Mexico enjoys centuries-old trade ties with China and hopes for more two-way investments and automotive cooperation, said Rafael Valdez Mingramm, chairman of the Mexico-China Business Committee of Mexican Business Council for Foreign Trade, Investment, and Technology (COMCE).
In an interview with China Global Television Network (CGTN) on the sidelines of the second China International Supply Chain Expo (CISCE) in Beijing, Mingramm said Mexico is attending the event to seek synergy between the two countries' global supply chain strategies.
"Trade between Mexico and China has taken place for centuries, and we can go back to the 17th, 18th centuries, in all the trade between the New Spain and China that brought goods that are used today in China's gastronomy, and products that are right now in Mexico. That has evolved over time. And over the past 50 years with diplomatic relationships, this is getting stronger and stronger to a point in which today Mexico is the second most important trade partner of China in Latin America," Mingramm said.
"And we see many opportunities now. In the future, we should move beyond trade. We are talking about investments. Investments as Chinese companies and Mexican counterparts should be part together in global supply chain strategies. And that's part of why we are in this conference and in this occasion," he said.
Mexico is one of the top car producers in the world, and the penetration rate of Chinese car brands in the country has reached 30 percent and is still growing.
Mingramm said he hopes Mexico could remain an attractive investment destination for Chinese automakers in spite of challenges from its northern neighbor, especially after President-Elect Donald Trump returns to the White House next year. Trump has already announced plans for raising tariffs by an additional 10 percent on all Chinese goods.
"It's a very, very complex situation. Yes, Mexico, I think, it's probably within the top five automotive manufacturers in the world. And if I am not mistaken, it might be the third or fourth largest with major brands. The presence of Chinese companies has been increasing in the recent years, and this has created certain tensions. I think for Mexico, we should continue this.

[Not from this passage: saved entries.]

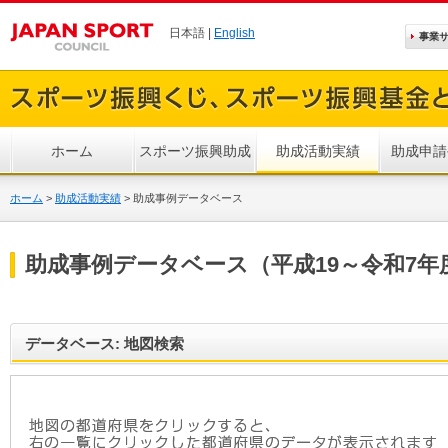
日本語 |
English
事業
ホーム
スポーツ振興助成
助成活動実績
助成申請
ホーム
>
助成活動実績
>
助成事例データベース
助成事例データベース（平成19～令和7年
データベース: 地図検索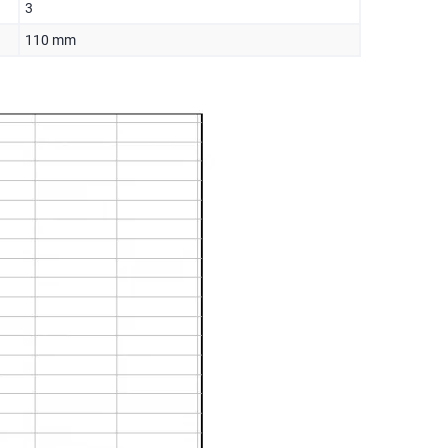
3
110 mm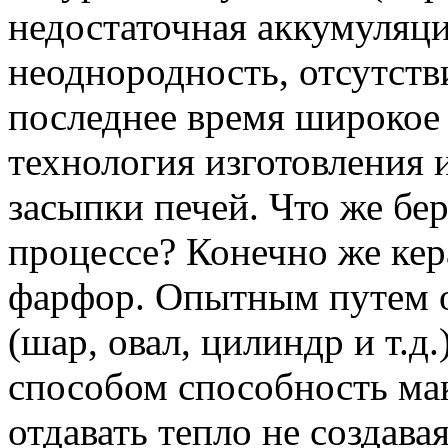
недостаточная аккумуляци
неоднородность, отсутств
последнее время широкое
технология изготовления 
засыпки печей. Что же бер
процессе? Конечно же кер
фарфор. Опытным путем о
(шар, овал, цилиндр и т.д
способом способность ма
отдавать тепло не создав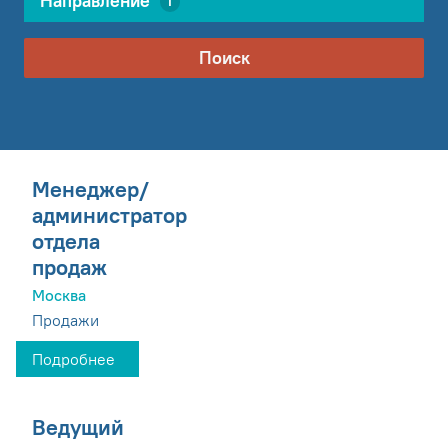
Направление
1
Поиск
Менеджер/
администратор
отдела
продаж
Москва
Продажи
Подробнее
Ведущий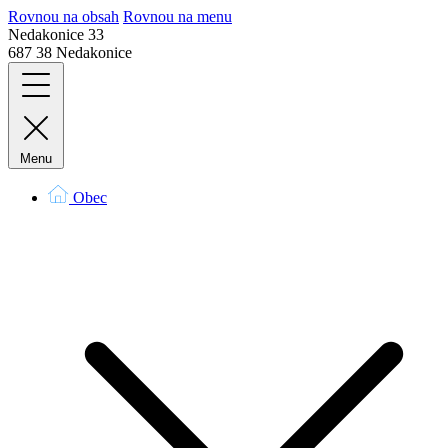
Rovnou na obsah
Rovnou na menu
Nedakonice 33
687 38 Nedakonice
Menu
Obec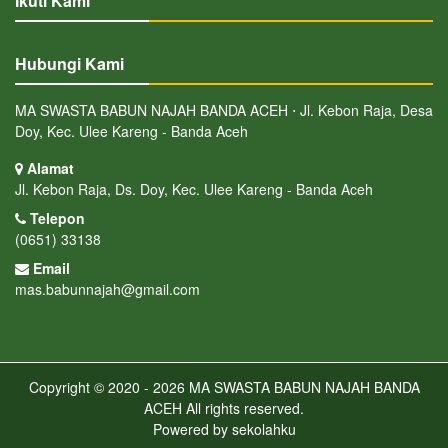
Ikuti Kami
Hubungi Kami
MA SWASTA BABUN NAJAH BANDA ACEH ⋅ Jl. Kebon Raja, Desa
Doy, Kec. Ulee Kareng - Banda Aceh
Alamat
Jl. Kebon Raja, Ds. Doy, Kec. Ulee Kareng - Banda Aceh
Telepon
(0651) 33138
Email
mas.babunnajah@gmail.com
Copyright © 2020 - 2026
MA SWASTA BABUN NAJAH BANDA
ACEH
All rights reserved.
Powered by
sekolahku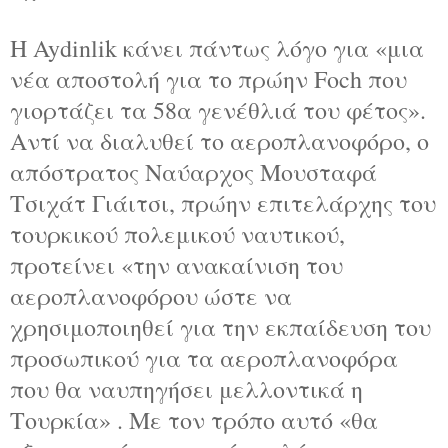
Η Aydinlik κάνει πάντως λόγο για «μια
νέα αποστολή για το πρώην Foch που
γιορτάζει τα 58α γενέθλιά του φέτος».
Αντί να διαλυθεί το αεροπλανοφόρο, ο
απόστρατος Ναύαρχος Μουσταφά
Τσιχάτ Γιάιτσι, πρώην επιτελάρχης του
τουρκικού πολεμικού ναυτικού,
προτείνει «την ανακαίνιση του
αεροπλανοφόρου ώστε να
χρησιμοποιηθεί για την εκπαίδευση του
προσωπικού για τα αεροπλανοφόρα
που θα ναυπηγήσει μελλοντικά η
Τουρκία» . Με τον τρόπο αυτό «θα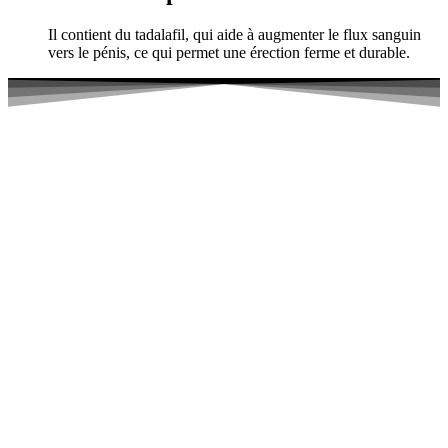
Il contient du tadalafil, qui aide à augmenter le flux sanguin
vers le pénis, ce qui permet une érection ferme et durable.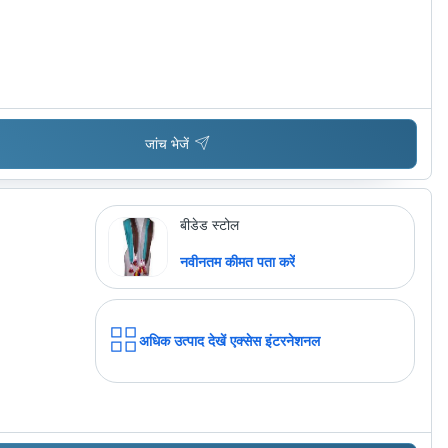
जांच भेजें
बीडेड स्टोल
नवीनतम कीमत पता करें
अधिक उत्पाद देखें
एक्सेस इंटरनेशनल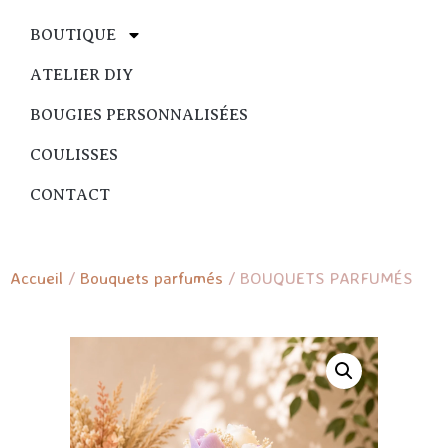
BOUTIQUE
ATELIER DIY
BOUGIES PERSONNALISÉES
COULISSES
CONTACT
Accueil
/
Bouquets parfumés
/ BOUQUETS PARFUMÉS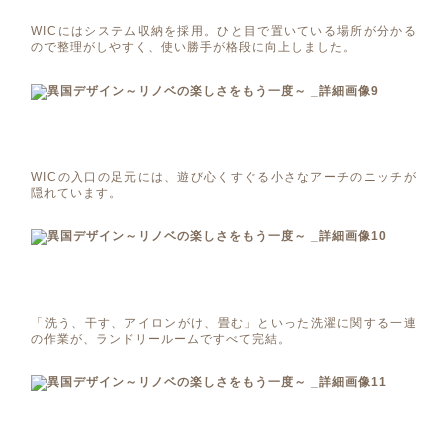
WICにはシステム収納を採用。ひと目で置いている場所が分かる
ので整理がしやすく、使い勝手が格段に向上しました。
WICの入口の足元には、遊び心くすぐる小さなアーチのニッチが
隠れています。
「洗う、干す、アイロンがけ、畳む」といった洗濯に関する一連
の作業が、ランドリールームですべて完結。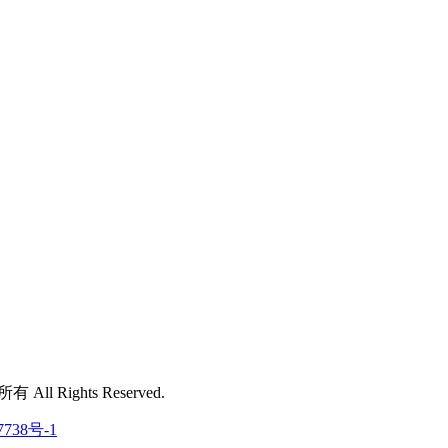
 All Rights Reserved.
7738号-1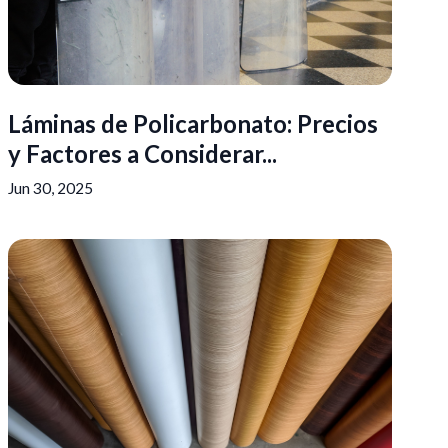
Láminas de Policarbonato: Precios
y Factores a Considerar...
Jun 30, 2025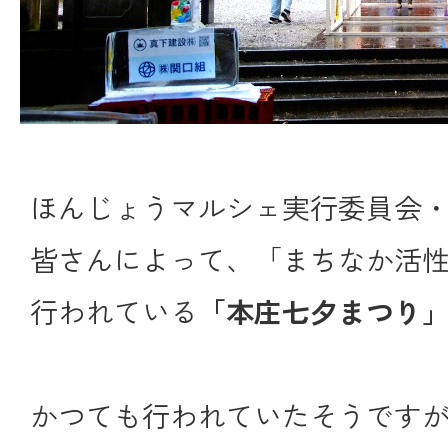
ほんじょうマルシェ実行委員会
皆さんによって、「まちなか活
行われている
「本庄七夕まつり
かつても行われていたそうです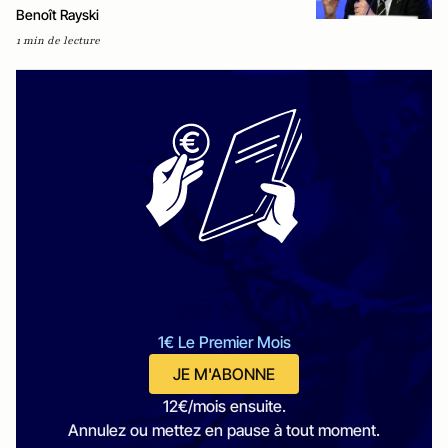
Benoît Rayski
1 min de lecture
1€ Le Premier Mois
JE M'ABONNE
12€/mois ensuite.
Annulez ou mettez en pause à tout moment.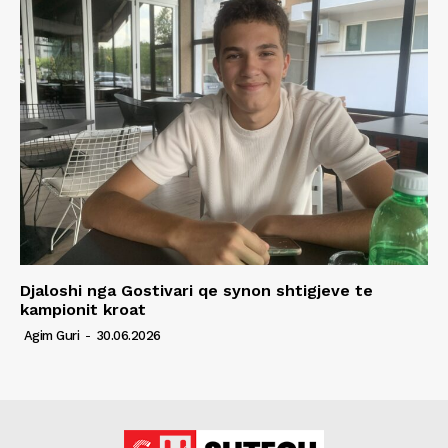
Djaloshi nga Gostivari qe synon shtigjeve te
kampionit kroat
Agim Guri
-
30.06.2026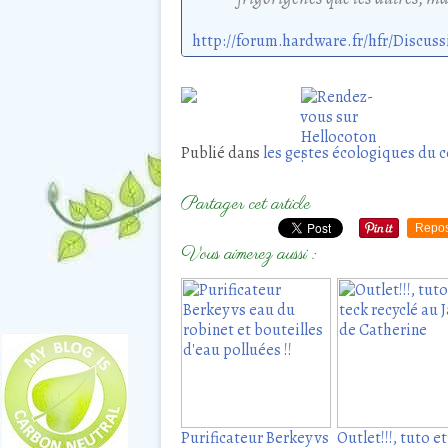
Publié dans
les gestes écologiques du c
Partager cet article
Repos
Vous aimerez aussi :
Purificateur Berkey vs
Outlet!!!, tuto e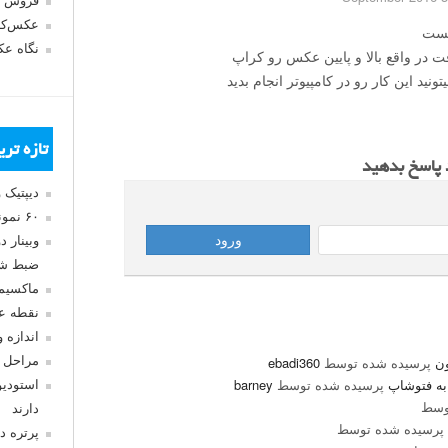
فروش 
عکس‌کا
نگاه ع
 یه موقع دوربینی عکس ۱۶ به ۹ گرفت در واقع بالا و پایین عکس رو کراپ
ید این کار رو در کامپیوتر انجام بدید
تازه تر
د پاسخ بدهید
دیپتیک 
۶۰ نمونه عکس سبک ماکسیمالیسم
وبینار 
ضبط شد
ماکسیم
نقطه ع
اندازه 
پرسیده شده توسط
ebadi360
مراحل 
پرسیده شده توسط
barney
استودیو
وسط
دارند
پرسیده شده توسط
پرتره د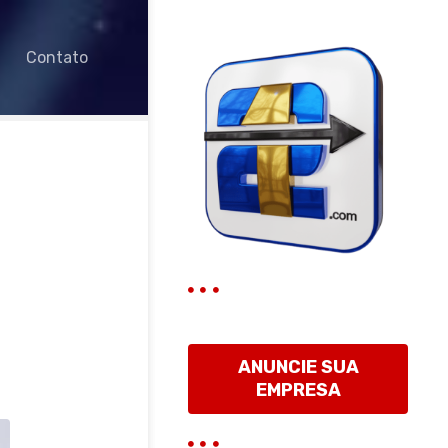
Contato
ANUNCIE SUA
EMPRESA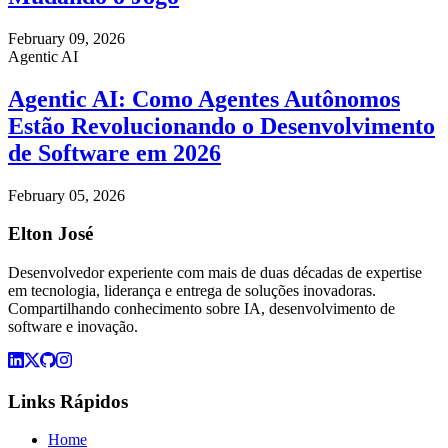
February 09, 2026
Agentic AI
Agentic AI: Como Agentes Autônomos
Estão Revolucionando o Desenvolvimento
de Software em 2026
February 05, 2026
Elton José
Desenvolvedor experiente com mais de duas décadas de expertise
em tecnologia, liderança e entrega de soluções inovadoras.
Compartilhando conhecimento sobre IA, desenvolvimento de
software e inovação.
Links Rápidos
Home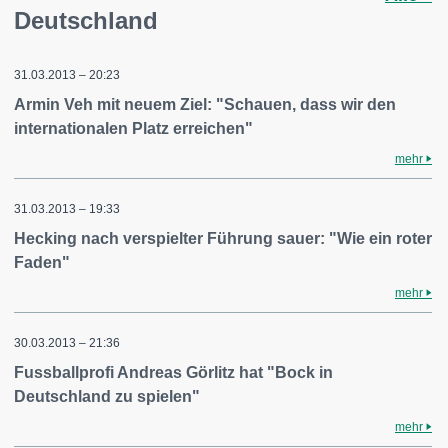
Deutschland
31.03.2013 – 20:23
Armin Veh mit neuem Ziel: "Schauen, dass wir den
internationalen Platz erreichen"
mehr
31.03.2013 – 19:33
Hecking nach verspielter Führung sauer: "Wie ein roter
Faden"
mehr
30.03.2013 – 21:36
Fussballprofi Andreas Görlitz hat "Bock in
Deutschland zu spielen"
mehr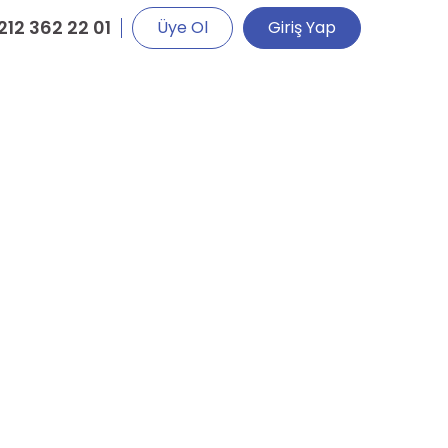
212 362 22 01
Üye Ol
Giriş Yap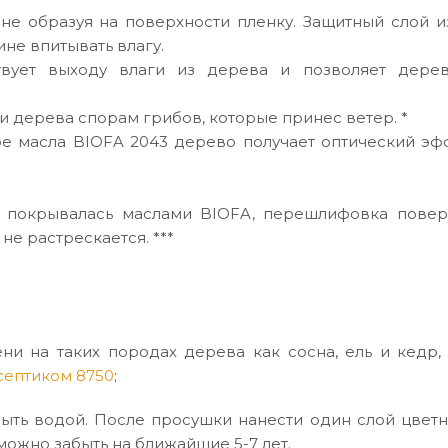
не образуя на поверхности пленку. Защитный слой и
ине впитывать влагу.
вует выходу влаги из дерева и позволяет дерев
и дерева спорам грибов, которые принес ветер. *
е масла BIOFA 2043 дерево получает оптический эфф
е покрывалась маслами BIOFA, перешлифовка повер
не растрескается. ***
и на таких породах дерева как сосна, ель и кедр, 
септиком 8750
;
мыть водой. После просушки нанести один слой цвет
можно забыть на ближайшие 5-7 лет.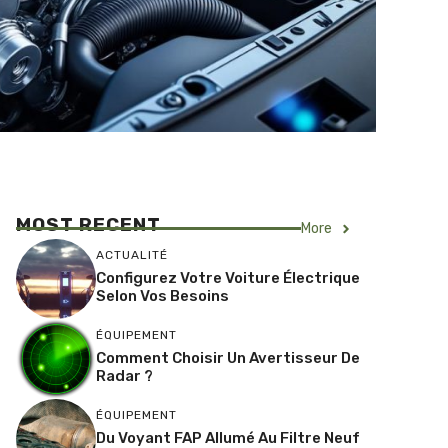
MOST RECENT
More
ACTUALITÉ
Configurez Votre Voiture Électrique
Selon Vos Besoins
ÉQUIPEMENT
Comment Choisir Un Avertisseur De
Radar ?
ÉQUIPEMENT
Du Voyant FAP Allumé Au Filtre Neuf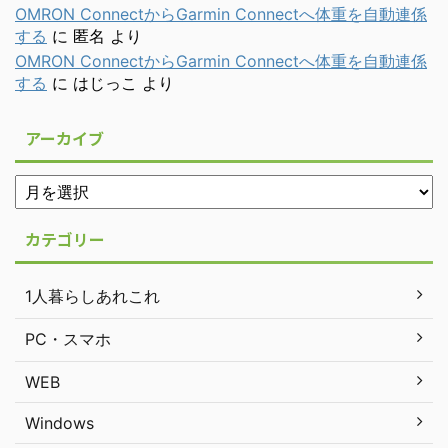
OMRON ConnectからGarmin Connectへ体重を自動連係
する
に
匿名
より
OMRON ConnectからGarmin Connectへ体重を自動連係
する
に
はじっこ
より
アーカイブ
カテゴリー
1人暮らしあれこれ
PC・スマホ
WEB
Windows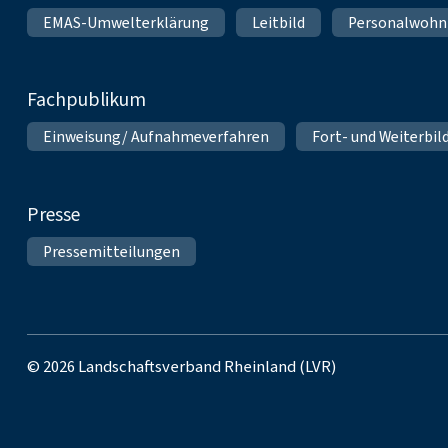
EMAS-Umwelterklärung
Leitbild
Personalwoh
Fachpublikum
Einweisung/ Aufnahmeverfahren
Fort- und Weiterbil
Presse
Pressemitteilungen
© 2026 Landschaftsverband Rheinland (LVR)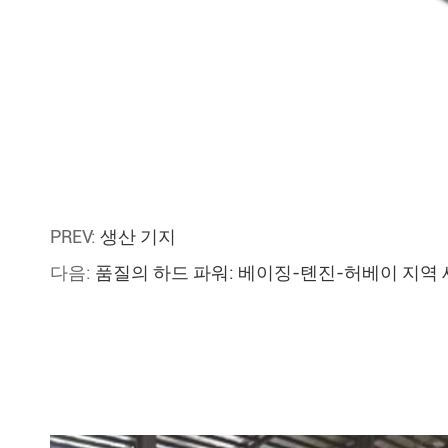
PREV:
생산 기지
다음:
품질의 하드 파워: 베이징-톈진-허베이 지역 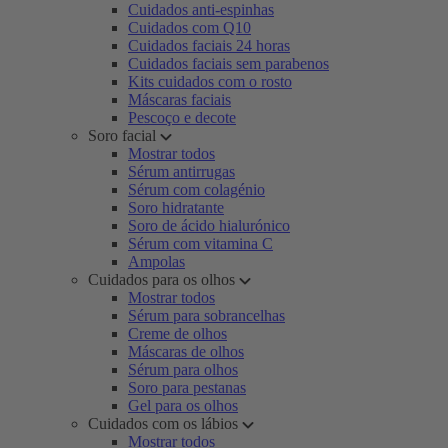
Cuidados anti-espinhas
Cuidados com Q10
Cuidados faciais 24 horas
Cuidados faciais sem parabenos
Kits cuidados com o rosto
Máscaras faciais
Pescoço e decote
Soro facial
Mostrar todos
Sérum antirrugas
Sérum com colagénio
Soro hidratante
Soro de ácido hialurónico
Sérum com vitamina C
Ampolas
Cuidados para os olhos
Mostrar todos
Sérum para sobrancelhas
Creme de olhos
Máscaras de olhos
Sérum para olhos
Soro para pestanas
Gel para os olhos
Cuidados com os lábios
Mostrar todos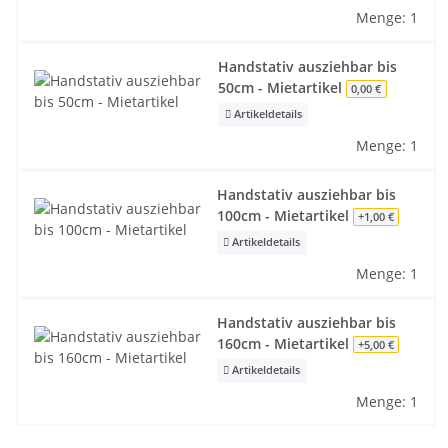
Menge: 1
Handstativ ausziehbar bis
50cm - Mietartikel
0,00 €
Artikeldetails
Menge: 1
Handstativ ausziehbar bis
100cm - Mietartikel
+1,00 €
Artikeldetails
Menge: 1
Handstativ ausziehbar bis
160cm - Mietartikel
+5,00 €
Artikeldetails
Menge: 1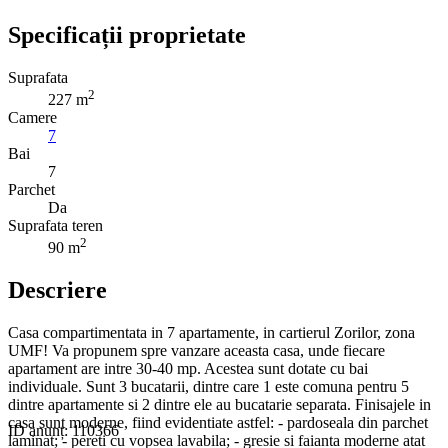
Specificații proprietate
Suprafata
2
227 m
Camere
7
Bai
7
Parchet
Da
Suprafata teren
2
90 m
Descriere
Casa compartimentata in 7 apartamente, in cartierul Zorilor, zona
UMF! Va propunem spre vanzare aceasta casa, unde fiecare
apartament are intre 30-40 mp. Acestea sunt dotate cu bai
individuale. Sunt 3 bucatarii, dintre care 1 este comuna pentru 5
dintre apartamente si 2 dintre ele au bucatarie separata. Finisajele in
casa sunt moderne, fiind evidentiate astfel: - pardoseala din parchet
ID anunț: 110366
laminat; - pereti cu vopsea lavabila; - gresie si faianta moderne atat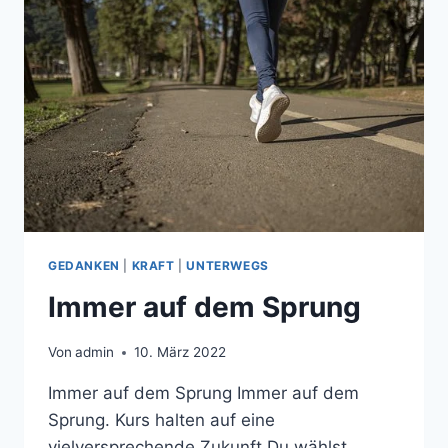
GEDANKEN
|
KRAFT
|
UNTERWEGS
Immer auf dem Sprung
Von
admin
10. März 2022
Immer auf dem Sprung Immer auf dem
Sprung. Kurs halten auf eine
vielversprechende Zukunft Du wählst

Mexico has the logistics, the infrastructure, the perfect locations for the Chinese car manufacturers to establish and to set up their complete manufacturing facilities," Mingramm said.
"But not just to look to the U.S. Mexico is strategically located. We have 50 trade agreements. We have routes to connect from Mexico to Europe, to South America, to the Caribbean, not only the U.S. So I think the Chinese car manufacturers should look at Mexico not just for the U.S., but south, east, west. And that should be the base of the strategy," he said.
Themed "Connecting the World for a Shared Future", the second CISCE runs from Tuesday to Saturday.
As the world's first national-level exhibition focusing on supply chains, the CISCE has attracted close to 700 exhibitors from 69 countries and international organizations this year. Over 60 percent of the exhibitors are Fortune Global 500 companies and industry leaders, and the proportion of foreign exhibitors has risen from 26 percent at the first CISCE to 32 percent presently.
In addition to exhibitions, this year's CISCE also includes a series of sideline events, including the release of an annual report on the global supply chain, and discussions on promoting supply chain stability, connectivity and accessibility, according to the event's organizers.